CCL18^＋tumor-associated macrophages induce immune escape by expressing PD-L1 and TGF-β

Objective To explore the role of CC chemokine ligand-18 (CCL18) positive tumor-associated macrophages in immune escape of gastric cancer and their impact on the tumor microenvironment.

Methods Three gastric cancer patient cohorts were included in Zhongshan Hospital, Fudan University (449 cases in the radical surgery cohort, 46 cases in the palliative treatment cohort, and 48 cases in the flow cytometry analysis cohort), and one group of patients from The Cancer Genome Atlas (TCGA) database were included. The CCL18⁺ tumor-associated macrophage gene signature was obtained from the TCGA database, and differential gene expression in the TCGA cohort was analyzed based on this signature. Immunofluorescence was used to assess the infiltration of CCL18⁺ tumor-associated macrophages in tissue microarrays of patients from two treatment cohorts. The association between CCL18⁺ tumor-associated macrophages and clinical outcomes as well as related gene expression was examined. Using single-cell suspensions derived from tumor tissues, flow cytometry was employed to evaluate the immunophenotype of CCL18⁺ tumor-associated macrophages; the potential therapeutic effects of blocking CCL18 in gastric cancer were assessed through in vitro culture.

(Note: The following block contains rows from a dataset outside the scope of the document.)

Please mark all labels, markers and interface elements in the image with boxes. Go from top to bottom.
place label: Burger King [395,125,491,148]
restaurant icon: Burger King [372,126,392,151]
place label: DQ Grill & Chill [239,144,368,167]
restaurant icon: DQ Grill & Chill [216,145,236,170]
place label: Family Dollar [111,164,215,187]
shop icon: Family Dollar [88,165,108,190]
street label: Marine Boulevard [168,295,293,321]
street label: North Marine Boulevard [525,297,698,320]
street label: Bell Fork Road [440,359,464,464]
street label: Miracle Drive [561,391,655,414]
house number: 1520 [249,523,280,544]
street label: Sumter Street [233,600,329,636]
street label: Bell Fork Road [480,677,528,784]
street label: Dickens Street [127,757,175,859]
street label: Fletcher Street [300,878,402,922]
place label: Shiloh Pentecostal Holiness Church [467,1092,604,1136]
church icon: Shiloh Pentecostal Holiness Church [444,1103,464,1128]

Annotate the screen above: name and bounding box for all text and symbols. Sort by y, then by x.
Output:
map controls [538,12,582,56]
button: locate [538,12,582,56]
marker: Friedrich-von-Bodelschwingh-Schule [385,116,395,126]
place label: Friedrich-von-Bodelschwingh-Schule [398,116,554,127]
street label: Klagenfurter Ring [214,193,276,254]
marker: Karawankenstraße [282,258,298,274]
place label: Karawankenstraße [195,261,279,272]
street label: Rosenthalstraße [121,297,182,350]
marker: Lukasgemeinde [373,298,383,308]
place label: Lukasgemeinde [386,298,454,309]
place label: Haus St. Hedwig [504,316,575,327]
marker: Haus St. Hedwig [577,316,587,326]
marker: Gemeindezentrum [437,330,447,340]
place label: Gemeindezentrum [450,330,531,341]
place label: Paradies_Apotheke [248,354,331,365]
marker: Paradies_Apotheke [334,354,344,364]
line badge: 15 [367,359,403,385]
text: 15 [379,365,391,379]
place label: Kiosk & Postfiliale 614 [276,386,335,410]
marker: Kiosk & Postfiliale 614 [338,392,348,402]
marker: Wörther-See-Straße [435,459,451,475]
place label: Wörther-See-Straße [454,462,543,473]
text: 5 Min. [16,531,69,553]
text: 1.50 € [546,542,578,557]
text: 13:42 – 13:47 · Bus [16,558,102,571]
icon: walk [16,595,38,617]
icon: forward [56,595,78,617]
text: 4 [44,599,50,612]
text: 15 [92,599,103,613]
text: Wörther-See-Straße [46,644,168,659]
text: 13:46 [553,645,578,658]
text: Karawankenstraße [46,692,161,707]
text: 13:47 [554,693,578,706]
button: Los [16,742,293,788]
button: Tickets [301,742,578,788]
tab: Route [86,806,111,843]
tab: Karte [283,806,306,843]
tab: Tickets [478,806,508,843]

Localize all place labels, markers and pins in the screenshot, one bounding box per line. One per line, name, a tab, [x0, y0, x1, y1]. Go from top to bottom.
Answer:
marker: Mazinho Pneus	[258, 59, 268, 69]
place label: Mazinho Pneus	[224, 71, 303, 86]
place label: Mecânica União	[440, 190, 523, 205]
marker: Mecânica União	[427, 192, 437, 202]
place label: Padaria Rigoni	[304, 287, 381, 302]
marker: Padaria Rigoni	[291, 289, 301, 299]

Results In curative surgery cohort, patients with high infiltration of CCL18^＋tumor-associated macrophages had shorter overall survival and disease-free survival compared to those with low infiltration (P＜0.01). In palliative cohort, patients with high infiltration of CCL18^＋tumor-associated macrophages exhibited shorter progression-free survival compared to those with low infiltration (P＝0.015). The proportion of exhausted CD8^＋T cells was significantly increased in the cancer tissues with high infiltration of CCL18^＋tumor-associated macrophages compared to those with low infiltration (P＜0.001). Tumors with high CCL18^＋tumor-associated macrophages gene signature expressed significantly higher level of programmed death-ligand 1 (PD-L1) and transforming growth factor-β (TGF-β）than those with low CCL18^＋tumor-associated macrophages gene signature in TCGA queue (P＜0.001). The expression levels of PD-L1 and TGF-β were higher in CCL18^＋tumor-associated macrophages than those in CCL18^－tumor-associated macrophages (P＜0.05). After CCL18 intervention, the proportions of cytotoxic CD8⁺ T cells and apoptotic epithelial cells (Annexin Ⅴ^＋) were increased (P＜0.05), while the proportion of proliferating epithelial cells (Ki67^＋) was decreased (P＜0.001).

Conclusion CCL18^＋tumor-associated macrophages infiltration is associated with prognoses in patients with gastric cancer, and might promote an immunosuppressive microenvironment in gastric cancer by expressing PD-L1 and TGF-β, and blockade of CCL18 might be a new direction for gastric cancer treatment.